Dieser Sanskrit Kurs führt anhand einfacher Beispielsätze und -verse in die Grammatik des Sanskrit ein. Einen ausführlichen Überblick über das Sanskrit findest Du im Artikel Sanskrit. Hinweise zur indischen Schrift, der wissenschaftlichen Umschrift (Transliteration) sowie der korrekten Aussprache gibt der Artikel Devanagari. Stichwörter, nach denen Du in der Yoga Vidya Wiki suchen kannst, sind in vereinfachter Schreibweise (Transkription) wiedergegeben.

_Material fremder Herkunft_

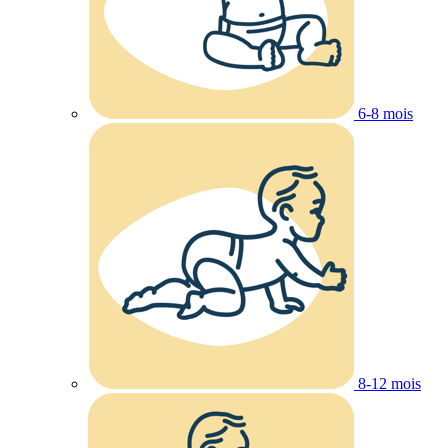
6-8 mois
8-12 mois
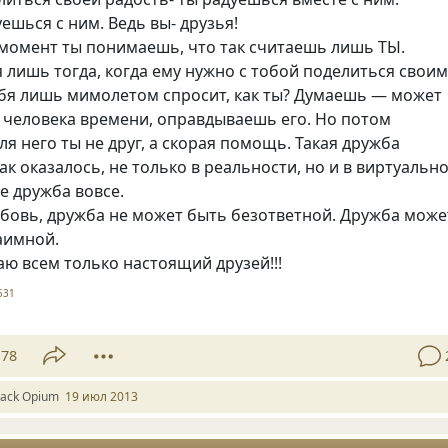
ешься с ним. Ведь вы- друзья!
 момент ты понимаешь, что так считаешь лишь ТЫ.
 лишь тогда, когда ему нужно с тобой поделиться свои
ебя лишь мимолетом спросит, как ты? Думаешь — может
у человека времени, оправдываешь его. Но потом
я него ты не друг, а скорая помощь. Такая дружба
как оказалось, не только в реальности, но и в виртуальн
не дружба вовсе.
юбовь, дружба не может быть безответной. Дружба може
аимной.
ю всем только настоящий друзей!!!
531
78
lack Оpium
19 июл 2013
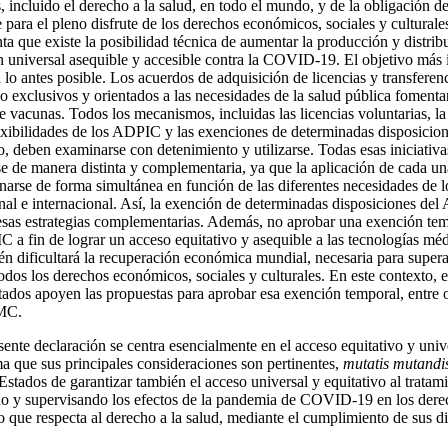
incluido el derecho a la salud, en todo el mundo, y de la obligación de
para el pleno disfrute de los derechos económicos, sociales y culturales
ta que existe la posibilidad técnica de aumentar la producción y distrib
universal asequible y accesible contra la COVID-19. El objetivo más i
 lo antes posible. Los acuerdos de adquisición de licencias y transferen
no exclusivos y orientados a las necesidades de la salud pública foment
 vacunas. Todos los mecanismos, incluidas las licencias voluntarias,
lexibilidades de los ADPIC y las exenciones de determinadas disposicion
 deben examinarse con detenimiento y utilizarse. Todas esas iniciativas
se de manera distinta y complementaria, ya que la aplicación de cada un
inarse de forma simultánea en función de las diferentes necesidades de l
ional e internacional. Así, la exención de determinadas disposiciones d
esas estrategias complementarias. Además, no aprobar una exención tem
 a fin de lograr un acceso equitativo y asequible a las tecnologías méd
 dificultará la recuperación económica mundial, necesaria para superar
todos los derechos económicos, sociales y culturales. En este contexto,
ados apoyen las propuestas para aprobar esa exención temporal, entre 
OMC.
esente declaración se centra esencialmente en el acceso equitativo y univ
 que sus principales consideraciones son pertinentes,
mutatis mutandi
 Estados de garantizar también el acceso universal y equitativo al trat
do y supervisando los efectos de la pandemia de COVID-19 en los dere
 lo que respecta al derecho a la salud, mediante el cumplimiento de sus 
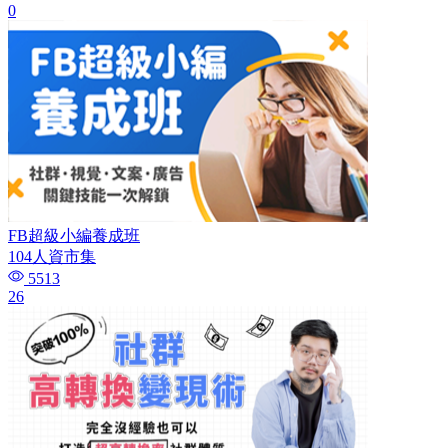
0
FB超級小編養成班
104人資市集
5513
26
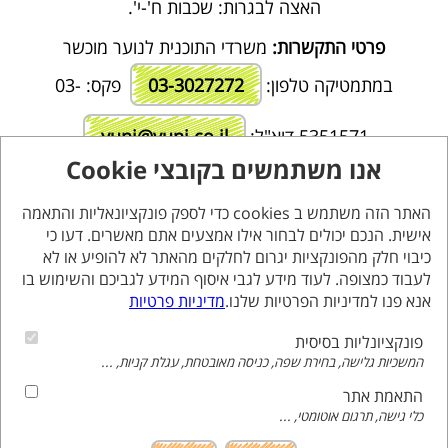
האצה לבגרות: שכבות ח'-י'.
פרטי התקשרות:
משרדי התוכנית לנוער מוכשר
במתמטיקה טלפון:
03-3027272
פקס: 03-
5351571 דוא"ל:
yuni@yuni.co.il
אנו משתמשים בקובצי Cookie
אחריות שיבוץ, רישום וגביה
: המרכז הישראלי לקידום
מדעי המתמטיקה ע"ר.
האתר הזה משתמש ב cookies כדי לספק פונקציונאליות והתאמה
אישית. הנכם יכולים לבחור אילו אמצעים אתם מאשרים. דעו כי
עלות נלווים
: 300 ₪, הגבייה תתבצע בתשלום אחרון
כיבוי חלק מהפונקציות יגרום לחלקים מהאתר לא להופיע או לא
לעבוד כמצופה. לעוד מידע לגבי איסוף המידע לגביכם והשימוש בו
לפרטי הרישום והתשלום לחץ כאן
אנא פנו למדיניות הפרטיות שלנו.
מדיניות פרטיות
פונקציונליות בסיסית
המשכיות גלישה, בחירת שפה, כניסה מאובטחת, עגלת קניות, ...
התאמת אתר
כלי גישה, תרגום אוטומטי, ...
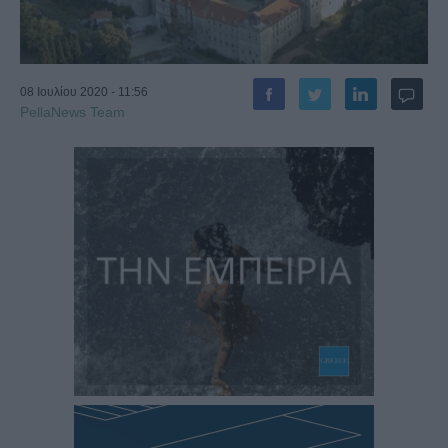
08 Ιουλίου 2020 - 11:56
PellaNews Team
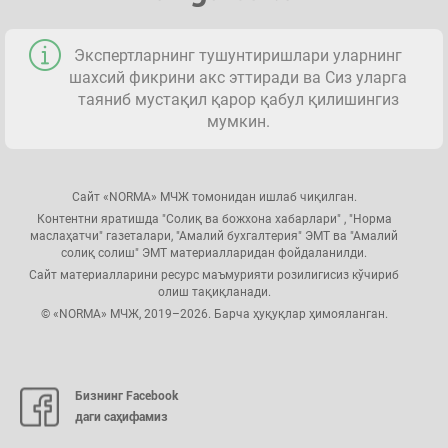
Экспертларнинг тушунтиришлари уларнинг
шахсий фикрини акс эттиради ва Сиз уларга
таяниб мустақил қарор қабул қилишингиз
мумкин.
Сайт «NORMA» МЧЖ томонидан ишлаб чиқилган.
Контентни яратишда "Солиқ ва божхона хабарлари" , "Норма
маслаҳатчи" газеталари, "Амалий бухгалтерия" ЭМТ ва "Амалий
солиқ солиш" ЭМТ материалларидан фойдаланилди.
Сайт материалларини ресурс маъмурияти розилигисиз кўчириб
олиш тақиқланади.
© «NORMA» МЧЖ, 2019–2026. Барча ҳуқуқлар ҳимояланган.
Бизнинг Facebook
даги саҳифамиз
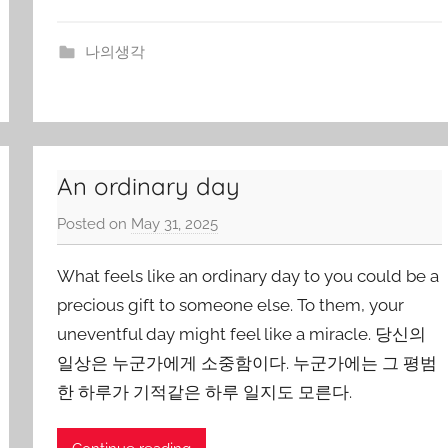
나의생각
An ordinary day
Posted on
May 31, 2025
b
y
What feels like an ordinary day to you could be a
J
o
precious gift to someone else. To them, your
n
uneventful day might feel like a miracle. 당신의
g
일상은 누군가에게 소중함이다. 누군가에는 그 평범
Y
한 하루가 기적같은 하루 일지도 모른다.
o
o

Der Partizip Präsens Aktiv (1)

Das Sanskrit besitzt neben dem Partizip Präsens Passiv (Lektion 58-60) eine weitere Möglichkeit, mit der man eine Handlung (Kriya), die in der Gegenwart (Präsens) stattfindet, ausdrücken kann, ohne dabei ein konjugiertes Verb (Akhyata) zu benutzen. Dazu gebraucht man ein sogenanntes Verbaladjektiv bzw. Partizip mit der Bedeutung des Aktivs in der aktiven Konstruktion (Kartari Prayoga). Dieses Verbaladjektiv heißt Partizip Präsens Aktiv.

Bildung

Das Partizip Präsens Aktiv bezeichnet einen Vorgang in der Gegenwart, der häufig parallel zu einer anderen Handlung verläuft. Ein solches Partizip erkennt man daran, dass es auf das Suffix (Pratyaya) -at bzw. -t endet, welches an den Präsensstamm der jeweiligen Verbalwurzel (Dhatu) tritt:

  • paṭh (Wurzel der Bhu Klasse) "rezitieren", Präsensstamm paṭha- + -t wird zu paṭhat "rezitierend"
  • śru (Wurzel der Su Klasse) "hören", Präsensstamm śṛṇu- + -at wird zu śṛṇvat "hörend"
  • as (Wurzel der Ad Klasse) "sein", Präsensstamm (a)s- + -at wird zu sat "seiend" (Sat)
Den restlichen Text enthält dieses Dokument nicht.